The paper is entertaining and has some neat ideas, but is in all likelihood not the way things are. There is a movement among some condensed matter physicists who claim that the principles of CM physics are actually fundamental and should form the basis for any consistent model of gravity and particle physics. This paper is a nod in that direction. While some ideas from CM might find fruitful application in high energy physics, it doesn't seem likely that phenomena at the Planck scale (where quantum gravitational effects become important) will benefit from them.

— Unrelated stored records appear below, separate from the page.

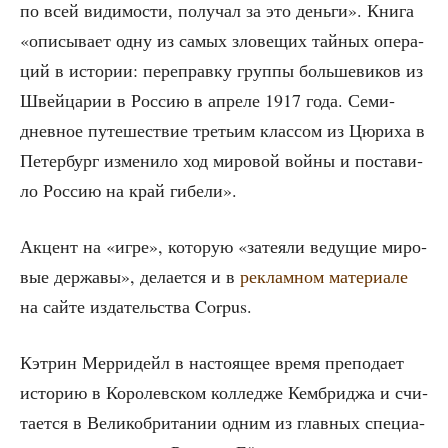
по всей види­мо­сти, полу­чал за это день­ги». Кни­га
«опи­сы­ва­ет одну из самых зло­ве­щих тай­ных опе­ра­
ций в исто­рии: пере­прав­ку груп­пы боль­ше­ви­ков из
Швей­ца­рии в Рос­сию в апре­ле 1917 года. Семи­
днев­ное путе­ше­ствие тре­тьим клас­сом из Цюри­ха в
Петер­бург изме­ни­ло ход миро­вой вой­ны и поста­ви­
ло Рос­сию на край гибели».
Акцент на «игре», кото­рую «зате­я­ли веду­щие миро­
вые дер­жа­вы», дела­ет­ся и в
реклам­ном мате­ри­а­ле
на сай­те изда­тель­ства Corpus.
Кэтрин Мер­ридейл в насто­я­щее вре­мя пре­по­да­ет
исто­рию в Коро­лев­ском кол­ле­дже Кем­бри­джа и счи­
та­ет­ся в Вели­ко­бри­та­нии одним из глав­ных спе­ци­а­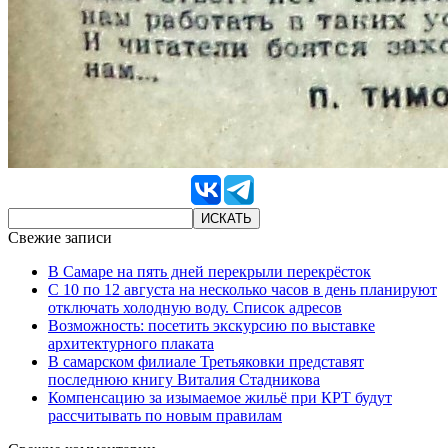
Свежие записи
В Самаре на пять дней перекрыли перекрёсток
С 10 по 12 августа на несколько часов в день планируют
отключать холодную воду. Список адресов
Возможность: посетить экскурсию по выставке
архитектурного плаката
В самарском филиале Третьяковки представят
последнюю книгу Виталия Стадникова
Компенсацию за изымаемое жильё при КРТ будут
рассчитывать по новым правилам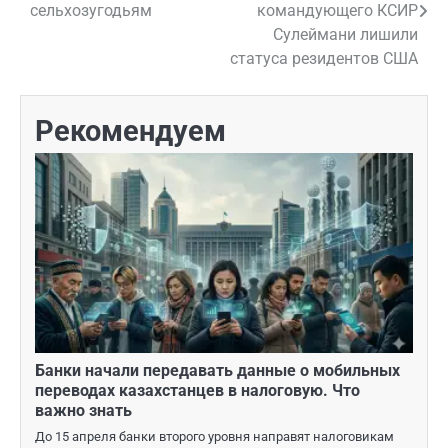
по
сельхозугодьям
командующего КСИР
Сулеймани лишили
записям
статуса резидентов США
Рекомендуем
Банки начали передавать данные о мобильных
переводах казахстанцев в налоговую. Что
важно знать
До 15 апреля банки второго уровня направят налоговикам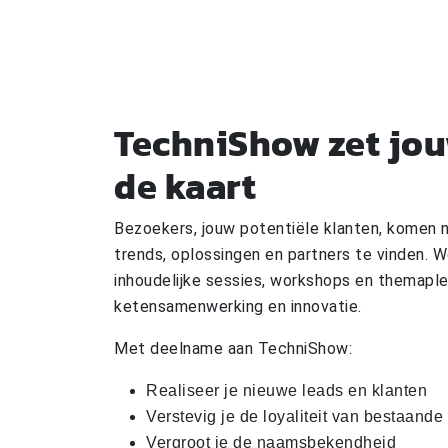
TechniShow zet jou
de kaart
Bezoekers, jouw potentiële klanten, komen
trends, oplossingen en partners te vinden. W
inhoudelijke sessies, workshops en themaple
ketensamenwerking en innovatie.
Met deelname aan TechniShow:
Realiseer je nieuwe leads en klanten
Verstevig je de loyaliteit van bestaande
Vergroot je de naamsbekendheid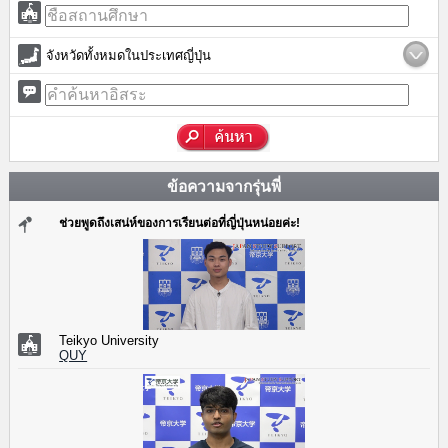
จังหวัดทั้งหมดในประเทศญี่ปุ่น
ข้อความจากรุ่นพี่
ช่วยพูดถึงเสน่ห์ของการเรียนต่อที่ญี่ปุ่นหน่อยค่ะ!
Teikyo University
QUY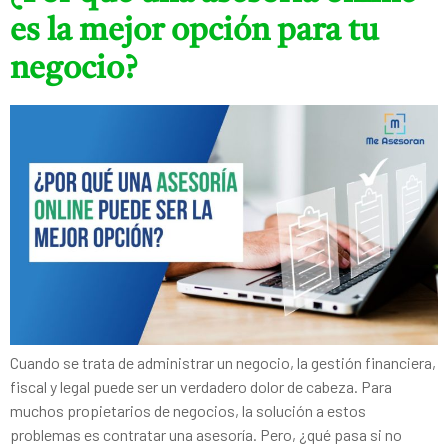
es la mejor opción para tu
negocio?
Cuando se trata de administrar un negocio, la gestión financiera,
fiscal y legal puede ser un verdadero dolor de cabeza. Para
muchos propietarios de negocios, la solución a estos
problemas es contratar una asesoría. Pero, ¿qué pasa si no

Just to clarify, what's being talked about here is not what physicists usually refer to as 'quantum gravity'. Quantum gravitational effects are relevant at *extremely* large energies, much larger than the energy scales that characterize the processes that we associate with typical particle physics phenomena. It is very unlikely that we will learn much of anything about quantum gravity by looking at such low energy processes as the ones described in this story. There are some scenarios that bring down the scale that characterize quantum gravity to something on the order of TeV, but those are speculative.
Furthermore, learning about quantum gravity *does not* mean that we toss General Relativity. Regardless of what kind of physics goes on at the Planck scale, GR is absurdly accurate over a tremendous range of energies, much more so than we have any right to expect. For instance, even if we develop a consistent theory of Quantum Gravity you'd never use it to explain how the orbit of Mercury differs from the predictions of Newtonian
celestial mechanics, GR does this with as much precision as we'll ever be able to measure.
The results of the experiment in this story, while they may have to do with quantum mechanics in an external gravitational potential, are not the result of quantum gravity effects.
There's a comment in the main post about the Higgs "coupling with mass". The Higgs Boson doesn't couple to mass, rather, it gives a mass to fermions through a coupling of the form HYY, where H is the Higgs and Y are fermions. When the Higgs has a non-zero expectation value this effectively looks like the fermions have a mass term. Also, it's not quite right to say that the measurements of the muon anomalous magnetic moment are out of line with Standard Model predictions. I'd love it if these experiments are in fact showing us indicators of physics beyond the Standard Model, but there are a lot of factors that go into calculating g-2, any one of which might explain the recently observed value.